Takenlijst:
1. Vat de alinea die begint met "Tegelijkertijd sluiten steeds meer derde landen" uit de tekst over de staalindustrie korter samen, met behoud van de belangrijkste feiten.
2. Geef het stuk uit de tekst over de staalindustrie woord voor woord weer, te beginnen bij "Vraag en antwoorden" en doorlopend tot en met "van de EU).".

Documentfragment:
▬▬▬
Vraag en antwoorden - Plan van de Commissie om de staalindustrie van de EU te beschermen tegen oneerlijke gevolgen van wereldwijde overcapaciteit
Waarom doet de Commissie dit voorstel?
De wereldwijde overcapaciteit, die vaak wordt aangedreven door niet-marktbeleid en -praktijken, blijft meedogenloos groeien en bevindt zich al op een onhoudbaar niveau (momenteel meer dan 620 miljoen ton, en wordt geschat op 721 miljoen ton – meer dan vijf keer het jaarlijkse staalverbruik van de EU).
Tegelijkertijd sluiten steeds meer derde landen hun markten voor invoer, vaak in de vorm van tarieven (met inbegrip van prohibitieve niveaus). Dit brengt een zeer groot risico van verlegging van het handelsverkeer naar de EU-markt met zich mee, in een situatie waarin de invoerpenetratie [in termen van het marktaandeel van de invoer] op een historisch hoog niveau blijft.
▬▬▬
Gegevensregels:
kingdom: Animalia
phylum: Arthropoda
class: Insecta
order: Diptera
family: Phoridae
▬▬▬
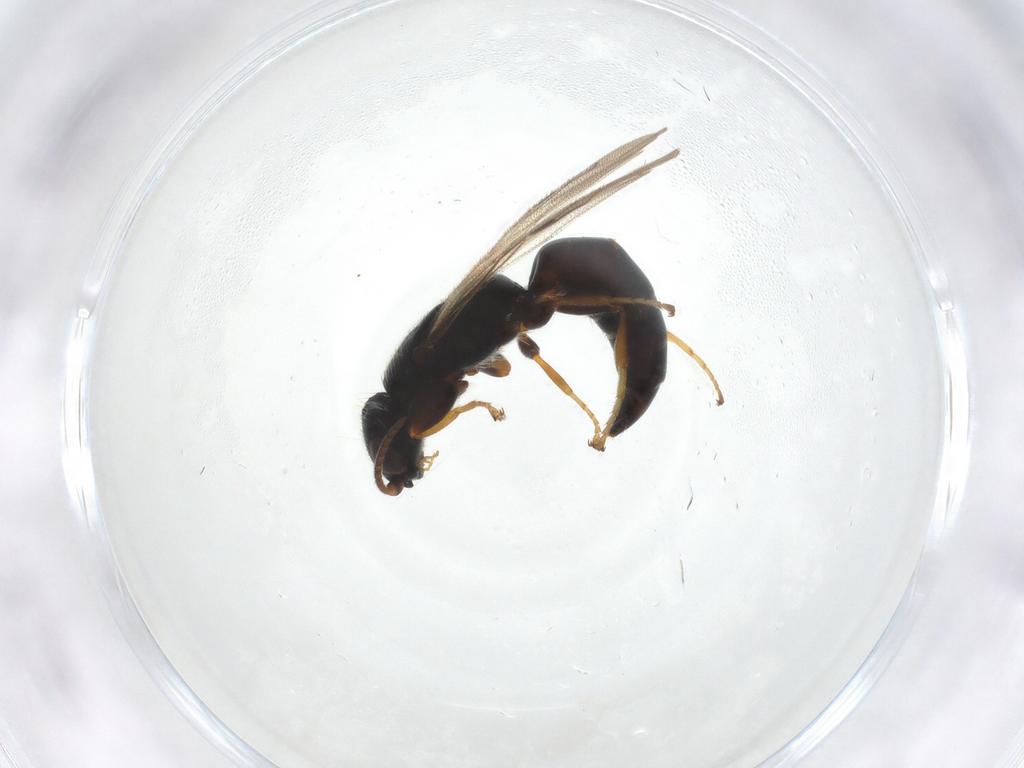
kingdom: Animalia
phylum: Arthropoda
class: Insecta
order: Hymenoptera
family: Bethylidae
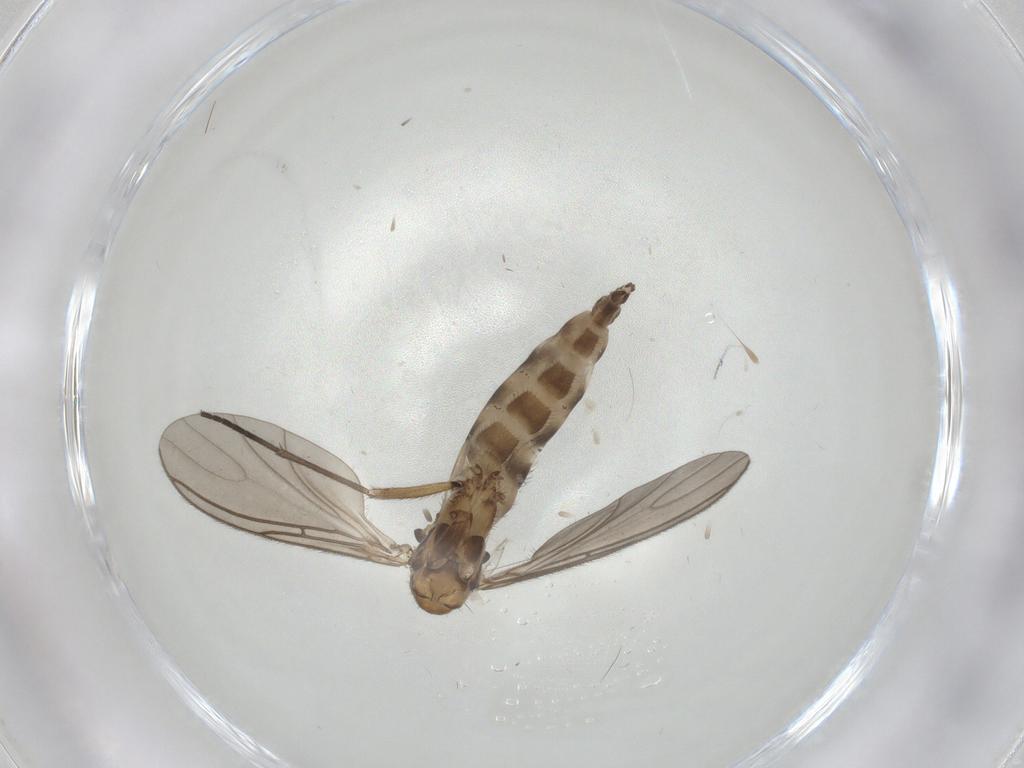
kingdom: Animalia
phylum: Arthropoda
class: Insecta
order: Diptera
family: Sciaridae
▬▬▬
Opgeloste taken:
1. Steeds meer landen buiten de EU sluiten hun markten af voor invoer, vaak met tarieven die soms zo hoog zijn dat ze invoer tegenhouden. Daardoor is het risico groot dat handel naar de EU-markt wordt verlegd, terwijl het aandeel van invoer op die markt al historisch hoog is.

2.
Vraag en antwoorden - Plan van de Commissie om de staalindustrie van de EU te beschermen tegen oneerlijke gevolgen van wereldwijde overcapaciteit
Waarom doet de Commissie dit voorstel?
De wereldwijde overcapaciteit, die vaak wordt aangedreven door niet-marktbeleid en -praktijken, blijft meedogenloos groeien en bevindt zich al op een onhoudbaar niveau (momenteel meer dan 620 miljoen ton, en wordt geschat op 721 miljoen ton – meer dan vijf keer het jaarlijkse staalverbruik van de EU).